Implementation guide: webhook reliability for multi-brand portfolios
- Webhook reliability is not about retries; it is about idempotency and dead-lettering. Any retry strategy works if the downstream consumers are idempotent, and no retry strategy works if they are not.
- For multi-brand, the layer between acquirer and downstream systems does three things: verify signature, route by brand, fan-out to subscribers. Everything else (transform, enrich, persist) happens inside individual subscribers.

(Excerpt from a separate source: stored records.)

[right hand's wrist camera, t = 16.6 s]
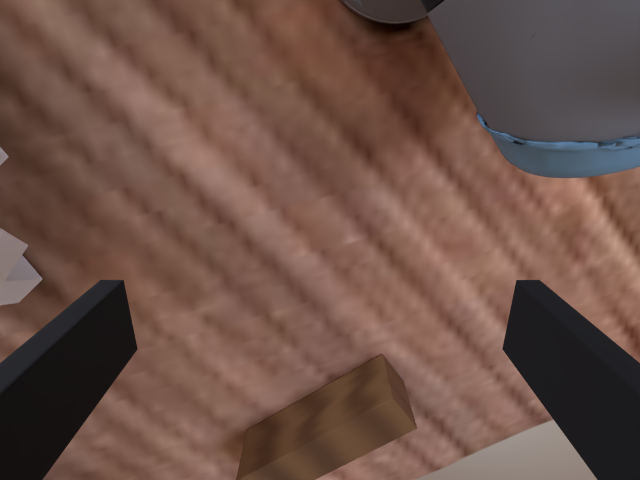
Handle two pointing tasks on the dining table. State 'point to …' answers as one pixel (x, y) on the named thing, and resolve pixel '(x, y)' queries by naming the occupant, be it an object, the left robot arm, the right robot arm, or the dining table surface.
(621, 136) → the right robot arm
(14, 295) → the pile of blocks
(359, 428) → the bar
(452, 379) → the dining table surface
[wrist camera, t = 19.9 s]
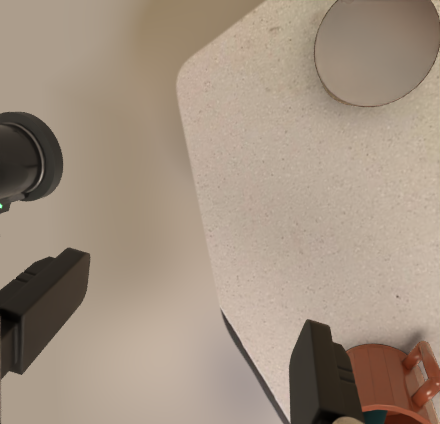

- Target 99.95% delivery to downstream systems over 7 days. Anything lower costs you orders, emails, and reconciliation sanity.
On this page
Every multi-brand operator eventually hits the "why did this Klaviyo email not fire on this brand's order?" question at 11pm on a Saturday. The answer is almost always a webhook that didn't deliver, didn't retry, or delivered to the wrong subscriber. This guide is the complete production pattern for a webhook layer that sits between your parent gateway and 8–15 downstream consumers across 10–30 brands.
1. The architecture
Acquirer → [Edge Receiver] → [Event Bus] → [Subscriber A (Klaviyo)]
→ [Subscriber B (3PL)]
→ [Subscriber C (NetSuite)]
→ [Subscriber D (ad pixels)]
→ [Subscriber E (analytics)]The Edge Receiver is a single HTTPS endpoint. The Event Bus is SQS, Kafka, Redis Streams, or Postgres LISTEN/NOTIFY depending on your stack. Each Subscriber is a worker that reads from the bus, transforms the event, and posts to its downstream system.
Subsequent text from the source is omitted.